8:16 pm on Jan 2, 2012 (gmt 0)

WebmasterWorld Senior Member 10+ Year Member Top Contributors Of The Month



Ok, well this worked (but I don't know if it is "right" or not...)

I put the file path with the spaces in quotes like this

Redirect 301 "/mypage.html. " http://www.mydomain.com/mypage.html


And it seems to work ok.

Hopefully, I haven't created a BIGGER problem somewhere down the line.

g1smd

8:16 pm on Jan 2, 2012 (gmt 0)

WebmasterWorld Senior Member 10+ Year Member Top Contributors Of The Month



Yes, a simple RewriteRule can fix this.

You might want to also consider redirecting trailing comma etc, in fact anything that an auto-linking function on a forum or blog might accidentally include.

Use RewriteRule with pattern matching for more control.
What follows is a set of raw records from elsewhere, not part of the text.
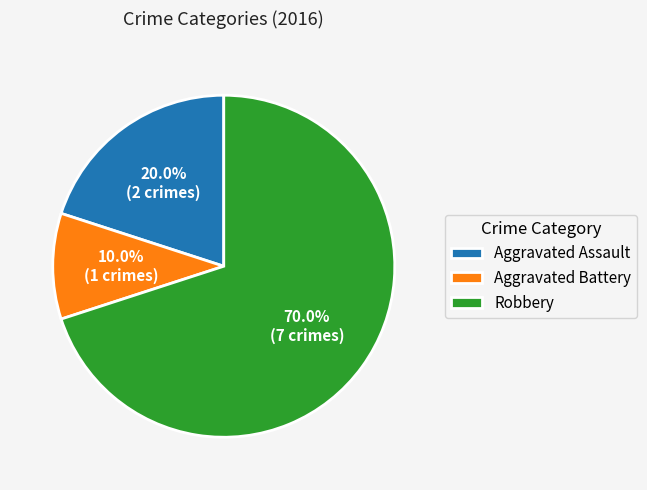

What percentage is the Robbery slice, to the nearest percent?

70%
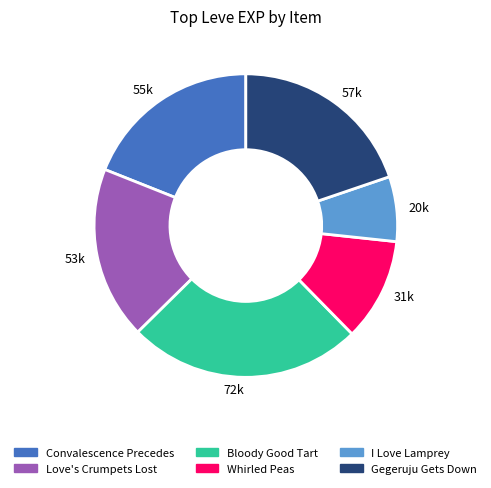

Approximately how many times larger is the value at 55k compared to 53k?

1.0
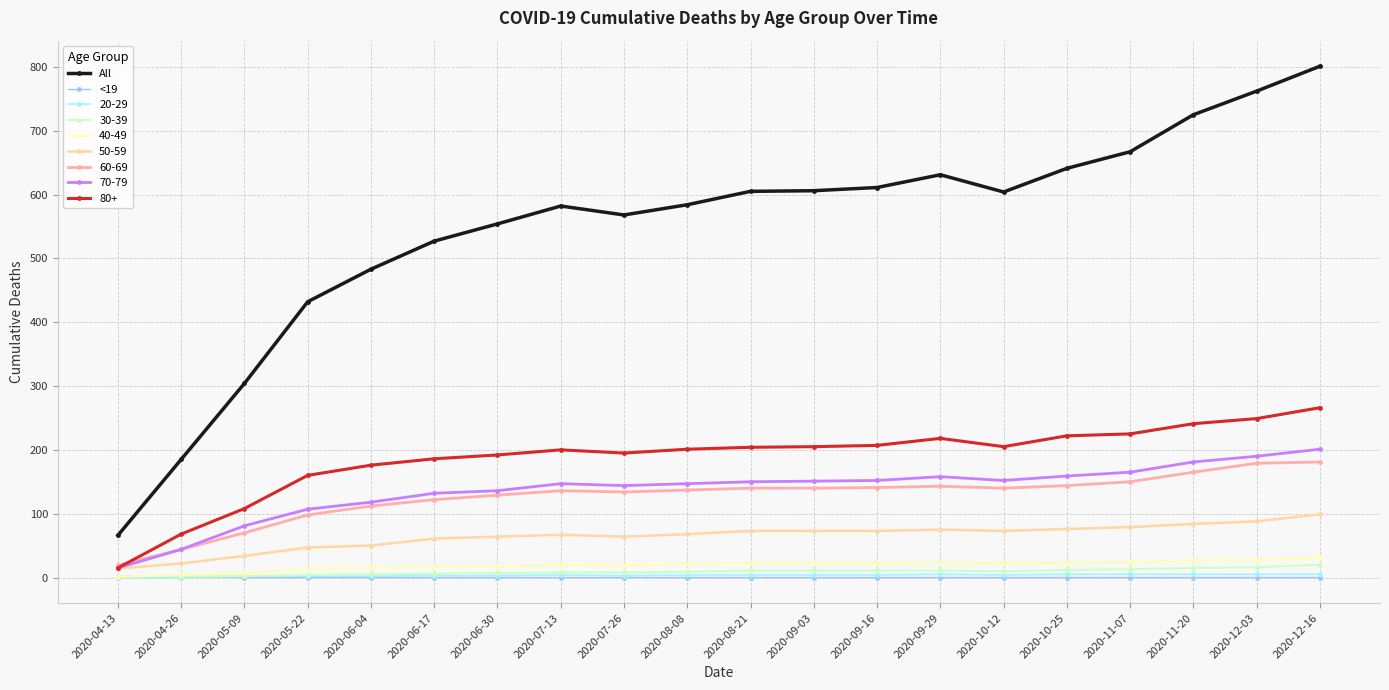

What is the sum of all All values?

10938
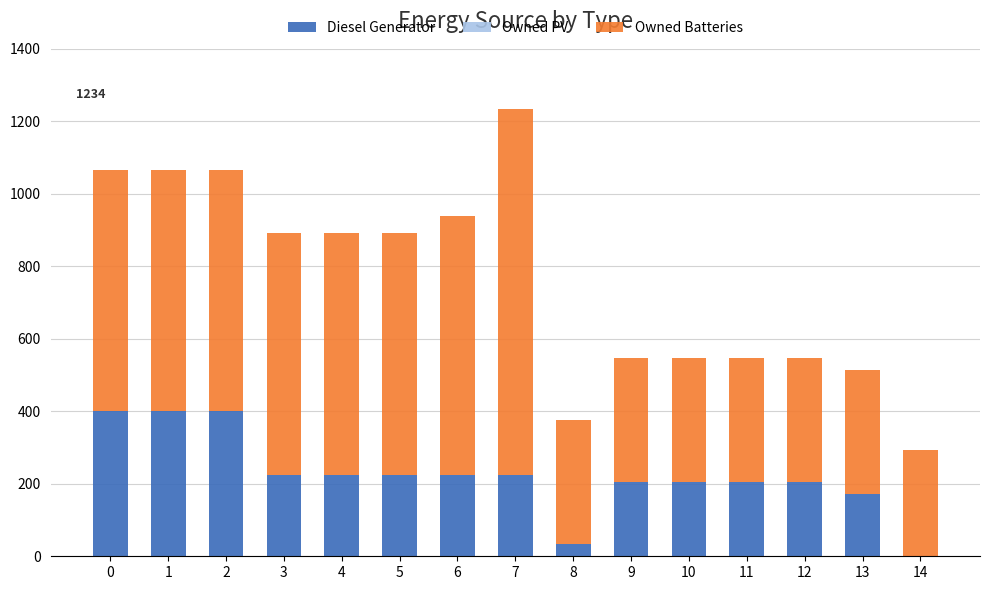

How many distinct data groups are displayed?

2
Especially avoid using Redirect or RedirectMatch if your site already has, or ever will have, one or more RewriteRules anywhere else in the configuration.

lucy24

9:51 pm on Jan 2, 2012 (gmt 0)

WebmasterWorld Senior Member 10+ Year Member Top Contributors Of The Month



Hee. I know that one. One some Forums, the moderators spend half their time fixing links so they don't end in a spurious punctuation mark. Never met a site that felt it was their responsibility to fix it from their end, though ;)

URLs ending in an extension like .html are the easy ones, because you can mop them up globally:

([^.]+\.html).+

redirects to

$1

That is, if there's any stuff whatsoever after the extension (other than a query string, which wouldn't count in mod_rewrite), chop it off.

Be VERY VERY careful with spaces, because they tend to have syntactic meaning and may need to be escaped.

:: thinking about the less-than-ideal variations ::

If the spurious spaces and/or punctuation marks come at the end of the query string, add something to your query-handling routine to strip them off.

If the original link said something like "check out www.example.com!" would it reach your site or would the DNS say "never heard of 'em"?

How about "try www.example.com/, it's great!" You obviously can't say
([^.]+\.html|/).+
because all kinds of things could legitimately follow a /

If you have a blanket redirect looking for
[^\w/]$
(replacing \w with whatever form makes your server happy)
would you get false positives?